> Work instructions
Starting at the line that contains "pinky dip: (125, 199)" and ending at the line that contains "pinky pip: (108, 182)", the lines below are to be given again exactly, with nothing added.

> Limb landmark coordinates
Segment Open

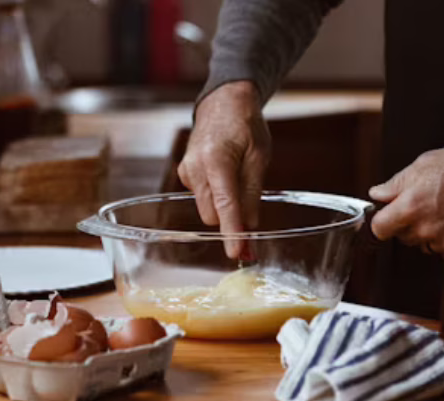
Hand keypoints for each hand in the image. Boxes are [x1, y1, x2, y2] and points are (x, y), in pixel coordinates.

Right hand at [178, 81, 270, 256]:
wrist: (223, 102)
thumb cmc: (245, 126)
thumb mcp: (259, 157)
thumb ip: (253, 193)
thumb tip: (251, 227)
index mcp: (217, 161)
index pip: (225, 206)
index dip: (233, 233)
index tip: (238, 253)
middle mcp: (195, 168)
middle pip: (213, 214)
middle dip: (231, 219)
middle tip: (251, 211)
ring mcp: (186, 172)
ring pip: (207, 208)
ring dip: (224, 206)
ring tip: (238, 179)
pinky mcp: (184, 174)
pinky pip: (202, 197)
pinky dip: (216, 196)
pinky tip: (224, 176)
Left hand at [369, 133, 443, 254]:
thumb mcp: (423, 164)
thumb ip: (395, 184)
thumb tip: (378, 193)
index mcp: (411, 206)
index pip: (379, 229)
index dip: (380, 221)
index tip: (384, 216)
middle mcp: (425, 227)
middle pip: (400, 235)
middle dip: (405, 222)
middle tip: (421, 203)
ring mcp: (442, 238)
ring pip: (420, 241)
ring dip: (424, 230)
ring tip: (440, 207)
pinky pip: (439, 245)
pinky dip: (442, 235)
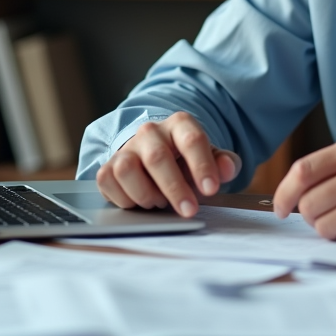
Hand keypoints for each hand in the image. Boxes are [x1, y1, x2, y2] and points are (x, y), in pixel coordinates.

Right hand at [95, 112, 240, 217]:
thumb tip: (228, 168)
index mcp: (179, 125)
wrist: (156, 158)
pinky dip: (125, 199)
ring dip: (145, 193)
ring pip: (126, 169)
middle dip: (174, 188)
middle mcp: (150, 132)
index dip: (201, 165)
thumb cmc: (186, 161)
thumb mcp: (210, 159)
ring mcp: (126, 148)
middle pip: (157, 157)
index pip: (191, 140)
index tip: (211, 189)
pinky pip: (108, 182)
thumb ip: (224, 163)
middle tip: (189, 210)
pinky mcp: (107, 167)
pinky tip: (141, 203)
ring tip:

Segment Closed

> The answer
pinky dip: (125, 199)
ring dip: (145, 193)
ring pip: (126, 169)
middle dip: (174, 188)
middle mcp: (150, 132)
index dip: (201, 165)
thumb cmc: (186, 161)
thumb mcp: (210, 159)
ring mcp: (126, 148)
middle pip: (157, 157)
index pip: (191, 140)
index tip: (211, 189)
pinky pip: (108, 182)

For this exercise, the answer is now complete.